Nos vies valent plus que leurs profits

Taxer les riches ou leur ôter la possession du capital ?

Éric Lombard, éphémère ministre de l’Économie de Bayrou, avouait il y a quelques jours que plusieurs milliers de très riches contribuables ne paient pas d’impôt sur le revenu, et cela en toute légalité. Depuis, Éric Coquerel, le président LFI de la Commission des finances de l’Assemblée nationale, est allé mener l’enquête à Bercy et a conclu, d’après les documents qu’il a consultés : « On peut dire incontestablement qu’il y a plusieurs milliers de personnes, voire plusieurs dizaines de milliers de personnes, qui ne payent pas l’impôt qu’[elles] devraient payer au pays et que ça nous coûte trop cher. »

Pour la gauche, le remède aux inégalités serait la taxation des plus riches. Loin de nous de refuser l’idée de faire payer les riches ! Mais, si l’on peut partager l’indignation légitime que cette situation suscite dans les classes populaires, les propositions de la gauche représentent un point de vue très limité.

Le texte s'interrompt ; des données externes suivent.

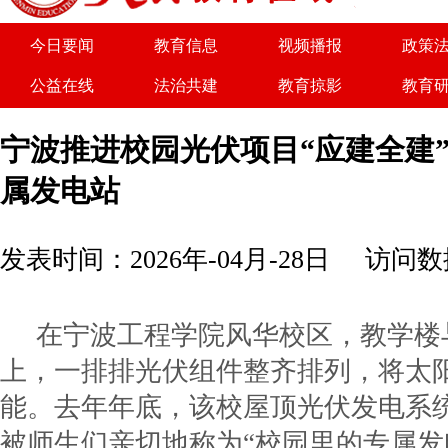
今日要闻
教育信息
视频播报
政策
公益在线
法治共建
教育掠影
教育
关于我们
广告服务
商务合作
诚聘
宁波推进校园光伏项目“应建全建”
属发电站
发表时间：2026年-04月-28日
访问数据
在宁波工程学院风华校区，教学楼
上，一排排光伏组件整齐排列，将太
能。去年年底，该校屋顶光伏发电系
被师生们亲切地称为“校园里的专属发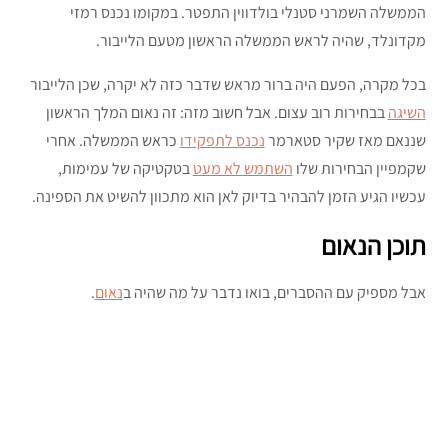
הממשלה השמרני סטנלי בולדווין התפטר. במקומו נכנס רמזי
מקדונלד, שהיה לראש הממשלה הראשון מטעם הלייבור.
בכל מקרה, הפעם היה ברור מראש שדבר כזה לא יקרה, שכן הלייבור
השיגה
בבחירות רוב עצום. אבל חשוב מזה: זה נאום המלך הראשון
שננאם מאז שקיר סטארמר
נכנס לתפקידו
כראש הממשלה. אחרי
שקמפיין הבחירות שלו
השתמש לא מעט
בטקטיקה של עמימות,
עכשיו הגיע הזמן להבהיר בדיוק לאן הוא מתכוון להשיט את הספינה.
תוכן הנאום
אבל מספיק עם ההסברים, בואו נדבר על מה שהיה ב
נאום
.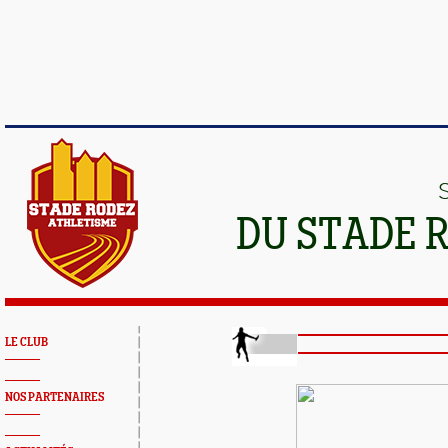
DU STADE 
LE CLUB
NOS PARTENAIRES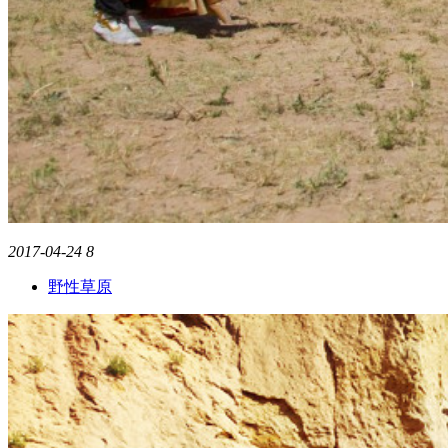
2017-04-24
8
野性草原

D’après le dernier rapport du World Inequality Lab, les 50 % des plus pauvres ne disposent que de 8 % des revenus, pendant que les 1 % les plus riches en accaparent 20 %. Quant aux inégalités de patrimoine, elles sont bien plus flagrantes encore : les 10 % les plus riches possèdent les trois quarts du patrimoine mondial, et parmi eux 1 % en possèdent 37 %.

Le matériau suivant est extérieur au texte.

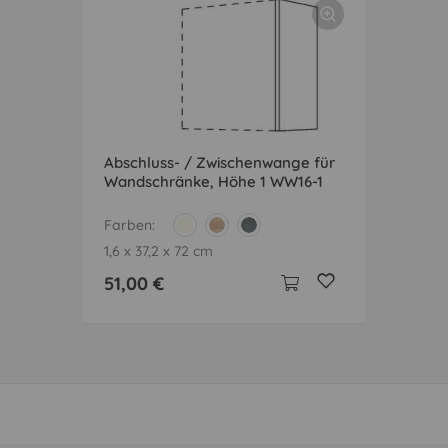
Abschluss- / Zwischenwange für
Wandschränke, Höhe 1 WW16-1
Farben
1,6 x 37,2 x 72 cm
51,00 €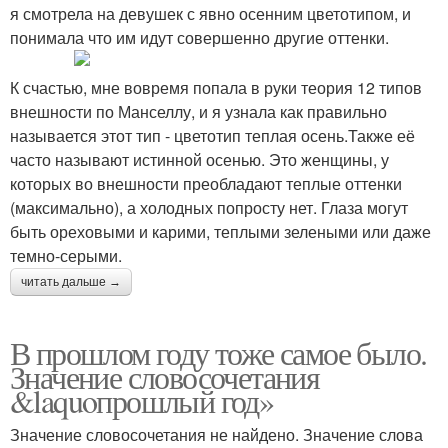
я смотрела на девушек с явно осенним цветотипом, и
понимала что им идут совершенно другие оттенки.
К счастью, мне вовремя попала в руки теория 12 типов
внешности по Манселлу, и я узнала как правильно
называется этот тип - цветотип теплая осень.Также её
часто называют истинной осенью. Это женщины, у
которых во внешности преобладают теплые оттенки
(максимально), а холодных попросту нет. Глаза могут
быть ореховыми и карими, теплыми зелеными или даже
темно-серыми.
читать дальше →
В прошлом году тоже самое было.
Значение словосочетания
&laquoпрошлый год»
Значение словосочетания не найдено. Значение слова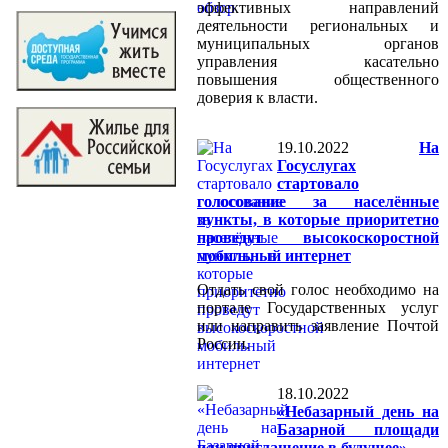
эффективных направлений
деятельности региональных и
муниципальных органов
управления касательно
повышения общественного
доверия к власти.
19.10.2022
На
Госуслугах
стартовало
голосование за населённые
пункты, в которые приоритетно
проведут высокоскоростной
мобильный интернет
Отдать свой голос необходимо на
портале Государственных услуг
или направить заявление Почтой
России.
18.10.2022
«Небазарный день на
Базарной площади
или приглашение в будущее»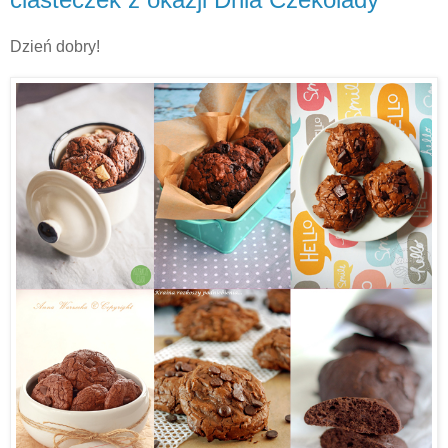
Dzień dobry!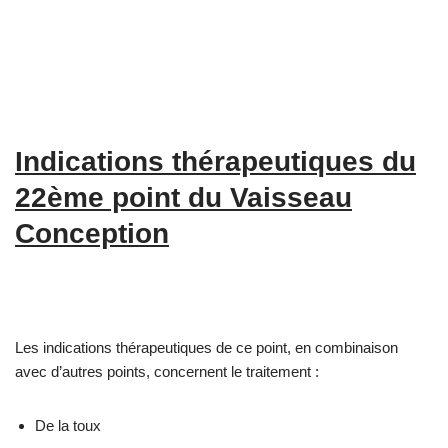
Indications thérapeutiques du
22ème point du Vaisseau
Conception
Les indications thérapeutiques de ce point, en combinaison
avec d’autres points, concernent le traitement :
De la toux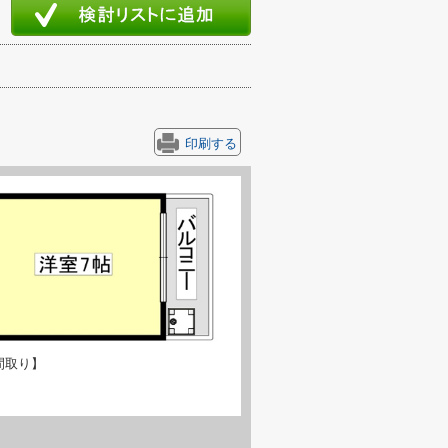
印刷する
間取り】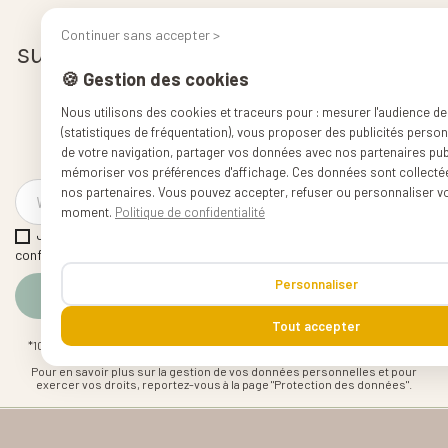
Ça fait du bien de cuisiner,
Continuer sans accepter >
surtout quand on est bien équipé.
🍪 Gestion des cookies
🎁 Recevez un code de -10% à l'inscription
Nous utilisons des cookies et traceurs pour : mesurer l'audience de
🍳 Nos conseils pour cuisiner simplement
(statistiques de fréquentation), vous proposer des publicités perso
📬 Nouveautés & offres en avant-première
de votre navigation, partager vos données avec nos partenaires publi
mémoriser vos préférences d'affichage. Ces données sont collect
nos partenaires. Vous pouvez accepter, refuser ou personnaliser vo
moment.
Politique de confidentialité
J'accepte les conditions générales et la politique de
confidentialité
Personnaliser
Tout accepter
*10% de réduction dès 49€ d'achats, valable pendant 2 jours, hors pièces
détachées et produits déclassés et reconditionnés,
Pour en savoir plus sur la gestion de vos données personnelles et pour
exercer vos droits, reportez-vous à la page "Protection des données".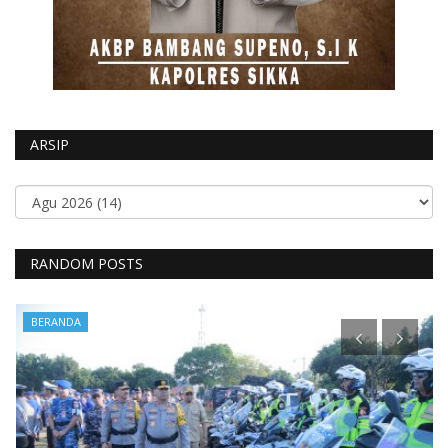
ARSIP
RANDOM POSTS
BERANDA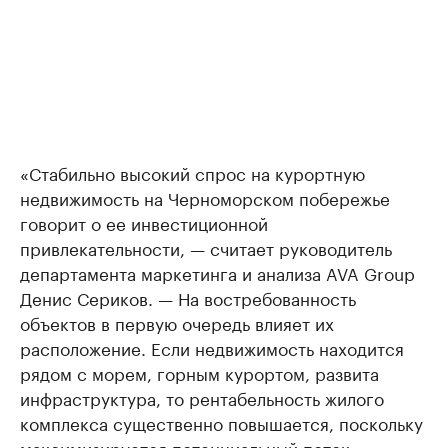
«Стабильно высокий спрос на курортную
недвижимость на Черноморском побережье
говорит о ее инвестиционной
привлекательности, — считает руководитель
департамента маркетинга и анализа AVA Group
Денис Сериков. — На востребованность
объектов в первую очередь влияет их
расположение. Если недвижимость находится
рядом с морем, горным курортом, развита
инфраструктура, то рентабельность жилого
комплекса существенно повышается, поскольку
максимизируется потенциальный поток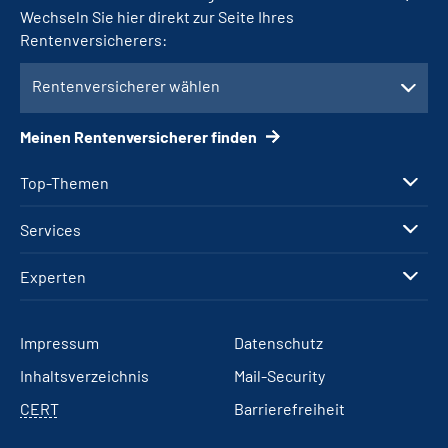
Wechseln Sie hier direkt zur Seite Ihres
Rentenversicherers:
Rentenversicherer wählen
Meinen Rentenversicherer finden
Top-Themen
Services
Experten
Impressum
Datenschutz
Inhaltsverzeichnis
Mail-Security
CERT
Barrierefreiheit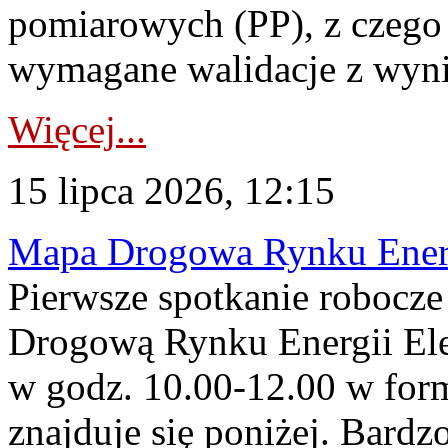
pomiarowych (PP), z czego
wymagane walidacje z wyni
Więcej...
15 lipca 2026, 12:15
Mapa Drogowa Rynku Energi
Pierwsze spotkanie robocz
Drogową Rynku Energii Elek
w godz. 10.00-12.00 w form
znajduje się poniżej. Bardz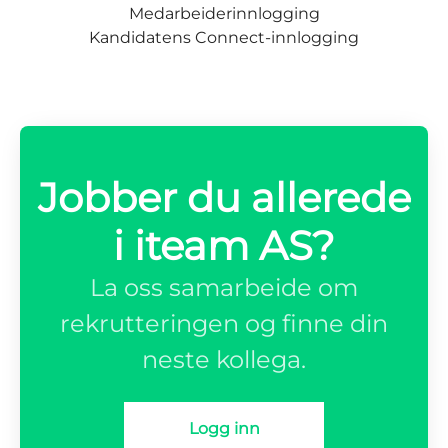
Medarbeiderinnlogging
Kandidatens Connect-innlogging
Jobber du allerede
i iteam AS?
La oss samarbeide om
rekrutteringen og finne din
neste kollega.
Logg inn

Cette différence entre les patrimoines n’est pas seulement une question de quantité, mais de nature. Il y a bien sûr une différence entre une Dacia et une Porsche, ou un deux-pièces à Bondy et un duplex dans le Marais. Mais posséder une voiture et un logement, ce n’est pas la même chose que détenir des actifs, c’est-à-dire une part des moyens de production modernes : entreprises, banques, moyens de transport… La possession d’un énorme capital ne leur permet pas seulement de s’octroyer un train de vie princier et d’accumuler toujours plus : elle offre à ses détenteurs le pouvoir exorbitant de décider ce qui se produit et comment, au mépris des besoins de la société, de décider de fermer une usine et condamner ainsi au chômage des dizaines de milliers de salariés. Dans la société actuelle, cette fraction de la population possède… 100 % du pouvoir économique ! C’est cela qui lui donne les moyens de mettre à son service hauts fonctionnaires, cadres dirigeants ainsi qu’un personnel politique servile et des intellectuels complaisants.

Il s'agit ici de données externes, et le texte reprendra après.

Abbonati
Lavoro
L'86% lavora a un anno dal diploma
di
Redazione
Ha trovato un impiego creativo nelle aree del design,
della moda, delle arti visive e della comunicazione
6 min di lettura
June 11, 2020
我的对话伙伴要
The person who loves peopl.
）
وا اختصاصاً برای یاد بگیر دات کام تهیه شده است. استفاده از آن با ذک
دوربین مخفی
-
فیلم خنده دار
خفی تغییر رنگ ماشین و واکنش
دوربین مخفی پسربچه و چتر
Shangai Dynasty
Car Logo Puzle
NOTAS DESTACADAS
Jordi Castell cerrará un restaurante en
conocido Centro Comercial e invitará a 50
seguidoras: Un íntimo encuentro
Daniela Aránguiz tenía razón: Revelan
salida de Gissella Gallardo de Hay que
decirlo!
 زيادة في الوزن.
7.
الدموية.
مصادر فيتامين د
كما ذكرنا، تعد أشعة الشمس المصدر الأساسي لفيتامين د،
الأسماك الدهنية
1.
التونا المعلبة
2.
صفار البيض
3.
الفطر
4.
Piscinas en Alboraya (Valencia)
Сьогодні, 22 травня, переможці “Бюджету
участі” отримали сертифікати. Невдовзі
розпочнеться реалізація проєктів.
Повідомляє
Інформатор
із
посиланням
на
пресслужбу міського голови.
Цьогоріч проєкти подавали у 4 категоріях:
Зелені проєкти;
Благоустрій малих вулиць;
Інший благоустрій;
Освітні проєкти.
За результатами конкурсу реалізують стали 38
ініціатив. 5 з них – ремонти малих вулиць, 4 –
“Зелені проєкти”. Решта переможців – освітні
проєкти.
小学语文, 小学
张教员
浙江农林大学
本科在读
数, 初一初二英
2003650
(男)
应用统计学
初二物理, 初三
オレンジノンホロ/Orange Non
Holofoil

Alors, nous ne voulons pas seulement « taxer les riches » ou une « meilleure répartition des richesses », nous voulons leur prendre… tout ! Pour rendre ces richesses à la société, à laquelle elles appartiennent, parce que c’est le travail des classes populaires qui les a créées et parce que ce qu’elles produisent et la façon dont elles le font devrait être l’objet de décisions prises démocratiquement par tous et toues, et non par quelques possédants qui se contrefichent de produire des médicaments ou des bombes, du moment que les profits sont à l’arrivée.